By Evridiki Fatolia,
The love-politics of black feminism creates a public culture built on a collective “public feeling” of love, or what Jordan refers to as “a steady-state deep caring and respect for every other human being, a love that can only derive from a secure and positive self-love” (Jordan 2003, 272). Love, then, is a self-practice, a self-labor that serves as the foundation of political communities based on a radical ethic. Such allegiance to the present is suspended by black feminist love-politics, which recognises that altering the grammar of our contemporary political moment will not free us from the script that is always already in place. Instead, practitioners of love politics see a society governed by love, by a radical embracing of difference, by a group of subjects who work on/against themselves to work for one other. Of course, dreaming does not suspend labour; black feminist love-politics practitioners have always believed that the radical future necessitates certain types of very hard work, pushing beyond our investments in selfhood and sameness and towards collectivities and possibilities. This view also does not ignore the numerous ways in which power and institutions of dominance act on and against bodies in both mundane and dramatic ways. It is a critical response to ordinary violence and the existence of inequality that calls for imaginative politics.
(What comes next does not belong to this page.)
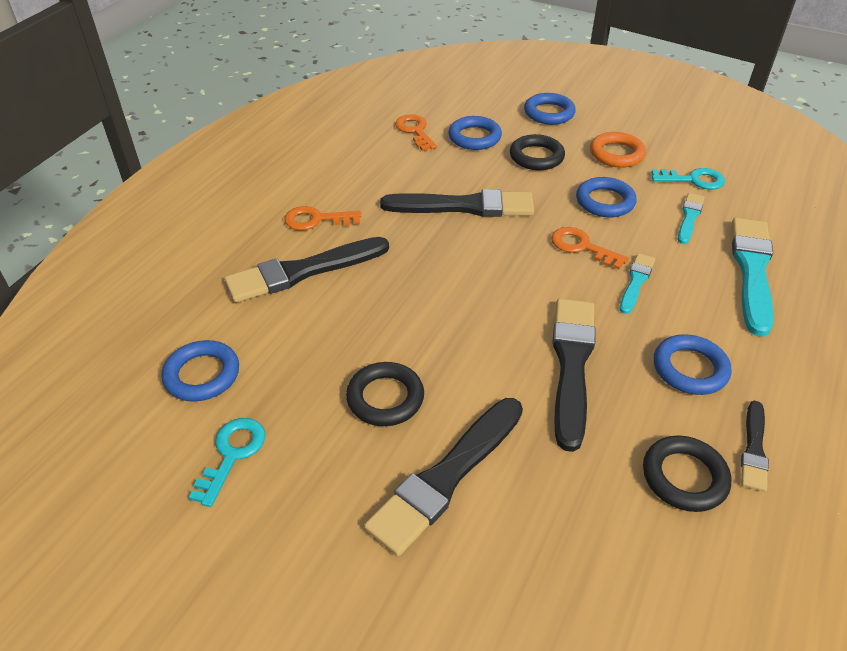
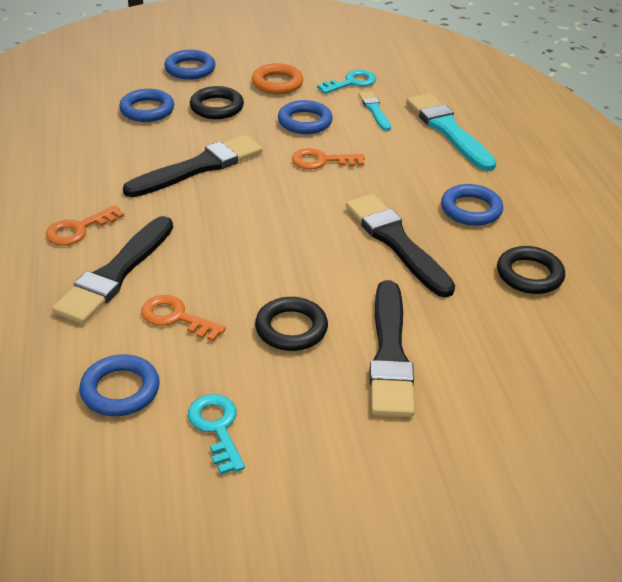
camera: 40 degrees left, 5 degrees down
(415, 131) = (86, 123): orange key -> orange key (176, 317)
(636, 282) = (383, 169): turquoise brush -> none
(754, 448) = (550, 238): black brush -> none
Finally, black feminist love-politics provides a break from the identitarian political labour so frequently connected with black feminism. The lengthy labour of love-politics in black feminism uncovers an understudied black feminist political heritage and emphasises the significance of not restricting black feminist work just to intersectional work. In doing so, this research seeks to challenge a wider trend in feminist theory that relegates black feminism to the category of feminisms-past, feminisms that are problematically (and anachronistically) associated with identity. Second, reading the long-standing concern in affect in black feminism reveals that the roots of the “affective turn” are significantly more diversified than commonly theorised. Despite the fact that affect theory and queer theory are closely linked, the labour of building political communities around “public feelings” and “communal affect” has been a black feminist investment for decades. Eventually, understanding black feminism’s love-politics takes up Hardt and Negri’s call to support a “politics of love.” Indeed, black feminism’s visionary love-politics turns a phrase like “where is the love?” from a personal concern about romantic love into a political cry for transcending the self and reshaping the public space.
References
- Jennifer C. Nash; Practicing Love: Black Feminism, Love-Politics, and Post-Intersectionality. Meridians 1 December 2020; 19 (S1): 439–462
- Conley, T., Gusakova, S., & Piemonte, J. (2018). Love Is Political: How Power and Bias Influence Our Intimate Lives. In R. Sternberg & K. Sternberg (Eds.), The New Psychology of Love (pp. 117-137). Cambridge: Cambridge University Press.